Australian newspapers like the Sydney Sun and Melbourne Argus often supplied Pathé and Australasian Gazette with story ideas, and newsreels generally dealt with events that allowed coverage to be pre-planned. Cameramen mostly worked alone, determining a story’s approach through its shooting style. Each story was constructed like a mini-feature. Following the segment title, inter-titles between the visual coverage would explain each story’s events, locations and personalities. Early Australian cameramen who filmed newsreels included Alf J. Moulton, Bert Cross, Maurice Bertel, Lacey Percival, Al Burne and Walter Sully. During World War I, cartoonist and caricaturist Harry Julius produced a series of popular propaganda segments called Cartoons of the Moment for Australasian Gazette.
Australian Gazette and Australasian Gazette were produced by the Sydney-based Australasian Films, and they screened nationally on the same programs as newsreels imported from the United States and United Kingdom. By the 1920s, the Gazette’s rivals included the Australian editions of the US-based Fox News and Paramount Gazette as well as regionally made newsreels. But where Australian newsreels from Fox and MGM combined local items with mostly overseas material, Paramount’s Australian Gazette (1918–30) featured exclusively Australian stories.

» DATA SEGMENT
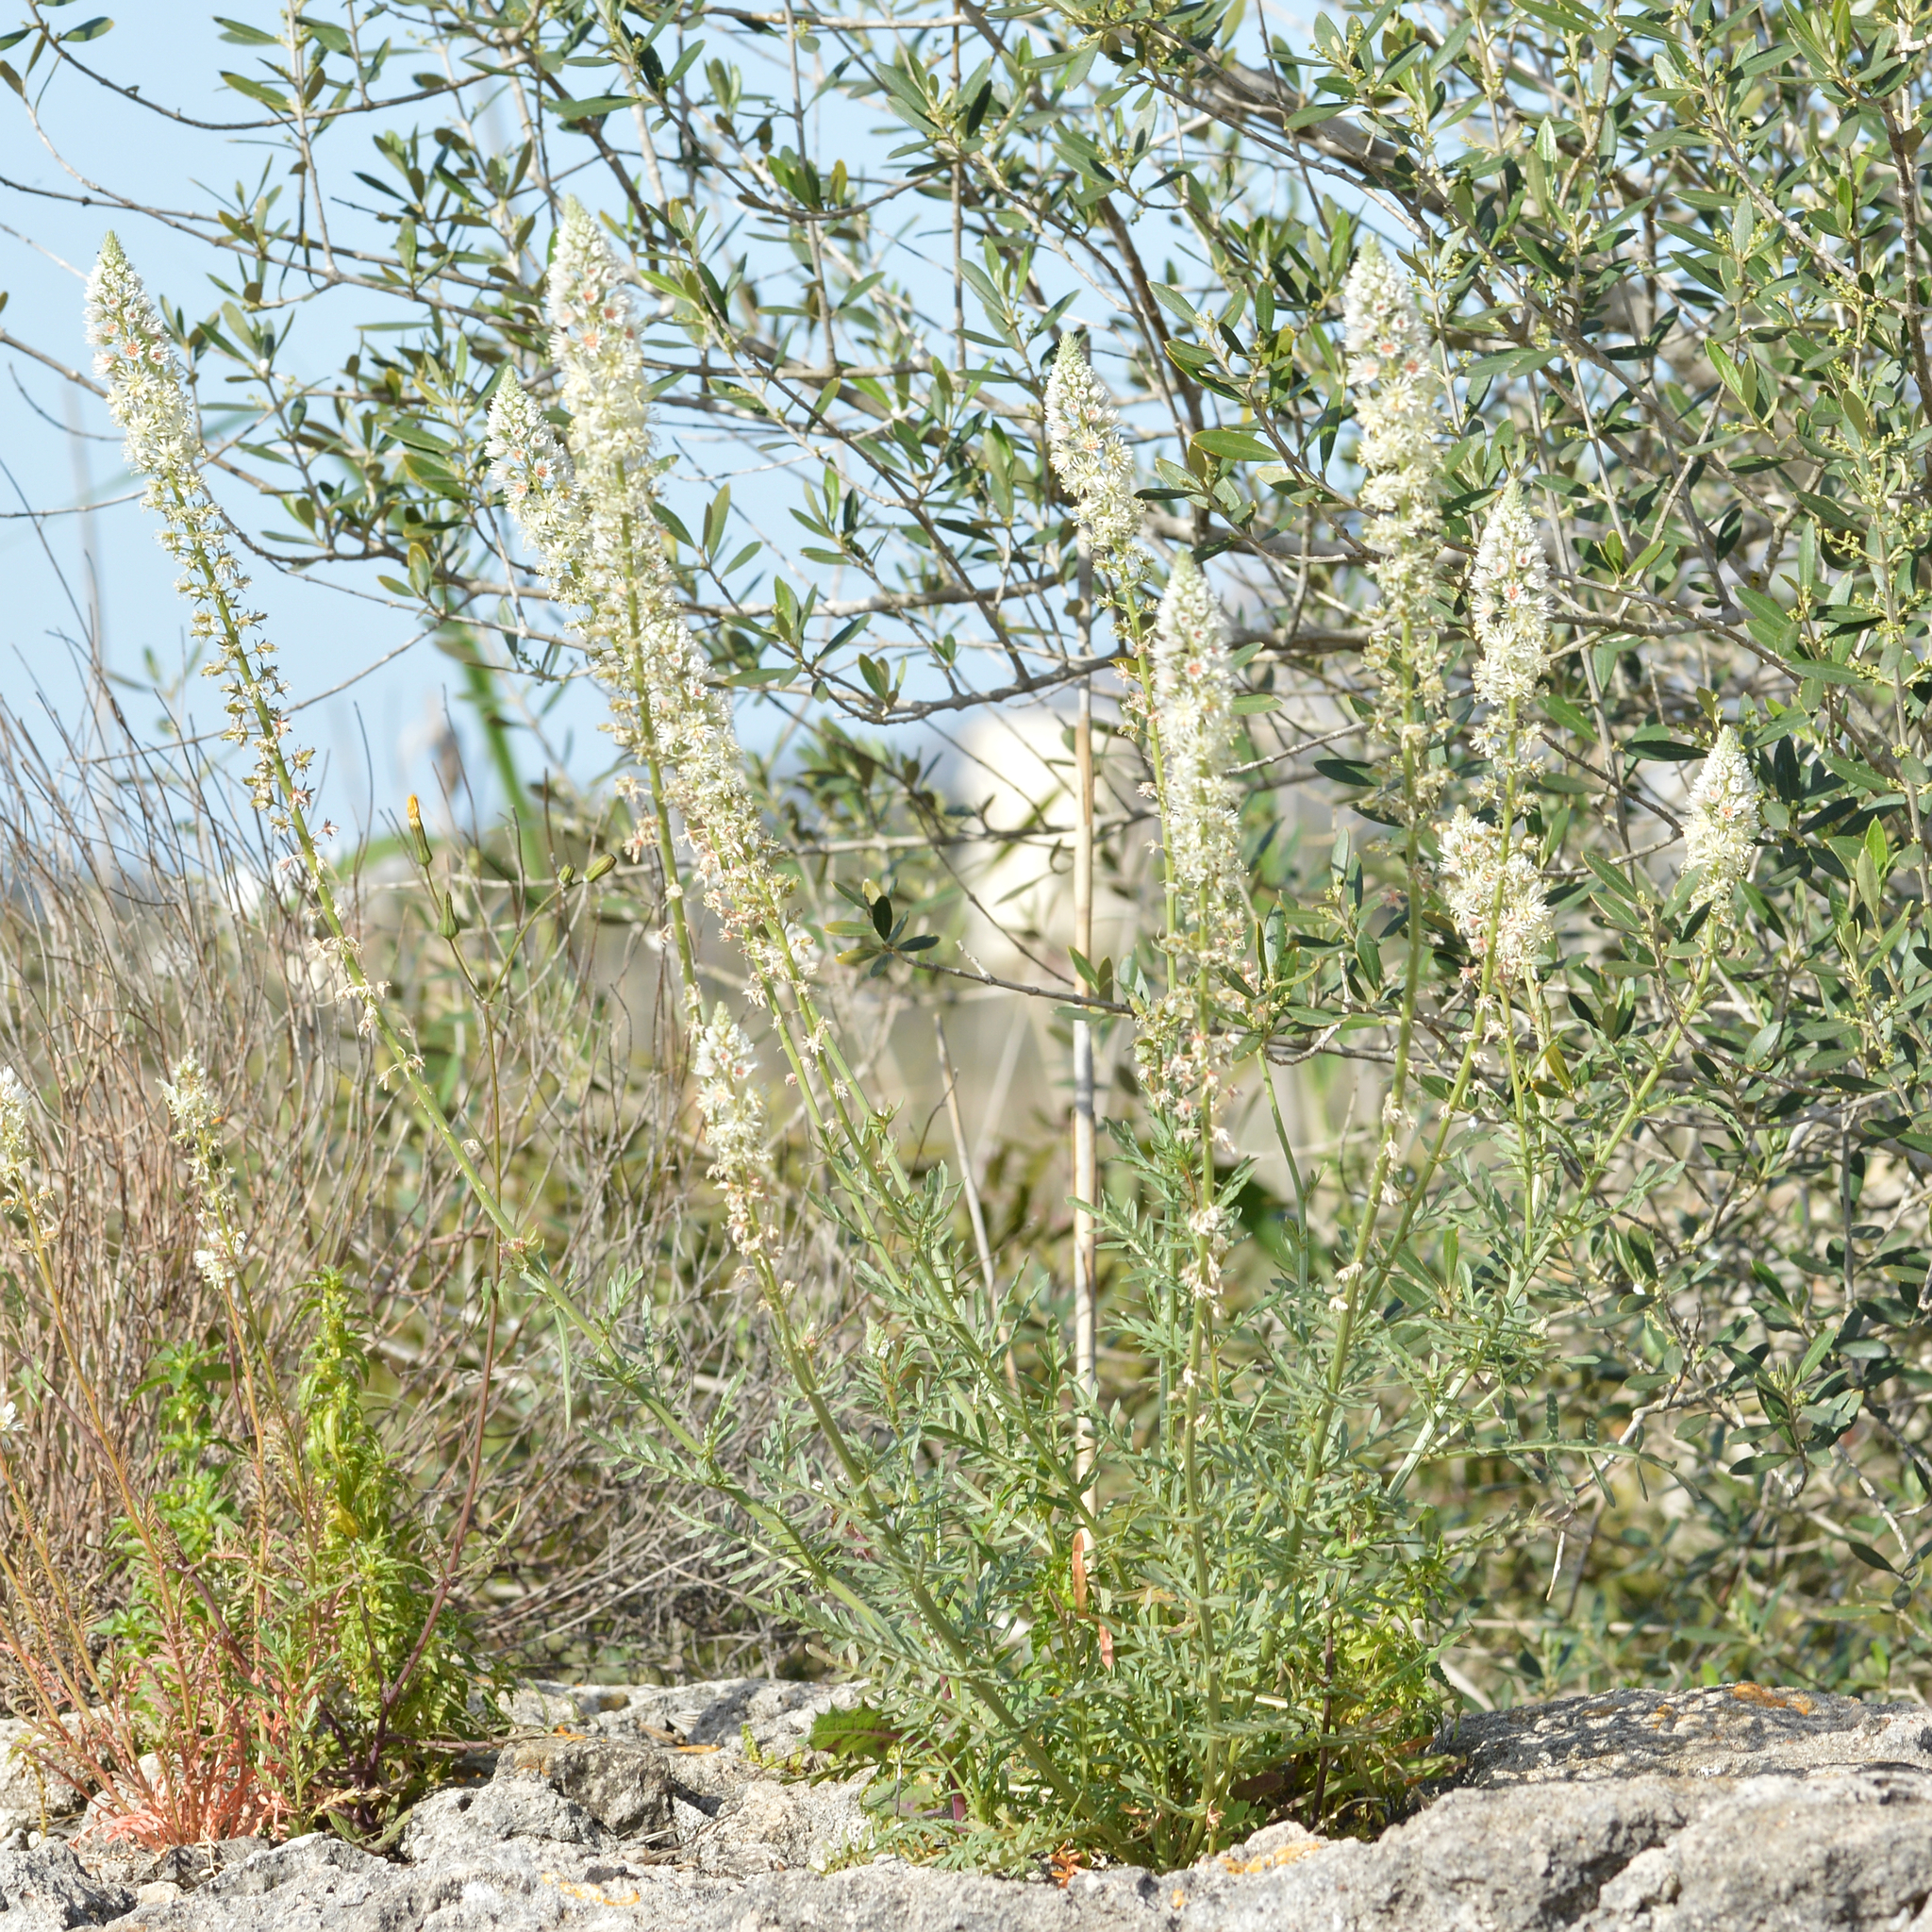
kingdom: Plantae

» INSTRUCTION
Carry on the passage about early Australian newsreels, starting after its last sentence.

» EXERCISE OUTPUT
The ‘talkie’ revolution of the late 1920s was as profound for newsreels as it was for the rest of the film industry. In the United States, the Fox-produced sound-on-film (as distinct from sound-on-disc) Movietone News premiered in October 1927, first screening in Australia in January 1929. The silent Australasian Gazette finished in March 1929, and Australia’s first Movietone truck arrived in Sydney in August. The first edition of an occasional Fox Movietone News (Australian Edition) appeared in November, and was screened weekly from January 1931.
Between 1930 and 1932, the Melbourne branch of Australasian Films combined with Vocalion Records to produce a sound-on-disc Australian Talkies Newsreel. Keen to see Australasian Films embark on sound-on-film newsreels, the company’s Sydney laboratory manager and veteran cameraman Bert Cross encouraged radio engineer Arthur Smith to develop a soundon-film system that would sidestep the high cost of imported recording technology. Smith’s system was used on Australasian Films’ (soon to be Cinesound Productions’) newsreel Cinesound Review, which premiered on 7 November 1931. From 21 September 1931, Cinesound Review had a Melbourne competitor, the Herald Newsreel, produced with imported sound-on-film gear by Herschells Pty Ltd in association with the Melbourne Herald. In September 1932, Cinesound Review absorbed the Herald Newsreel, and for some years the Cinesound newsreel in Victoria was called the Herald Cinesound News Review.
Sound brought greater prominence to newsreels. The Cinesound and Movietone newsreels developed flagship narrators who specialised in comedy—Charles Lawrence at Cinesound and Jack Davey at Movietone—and others (such as Jack Lumsdaine, Ernest Walsh and Harry Guinness) who handled the serious topics.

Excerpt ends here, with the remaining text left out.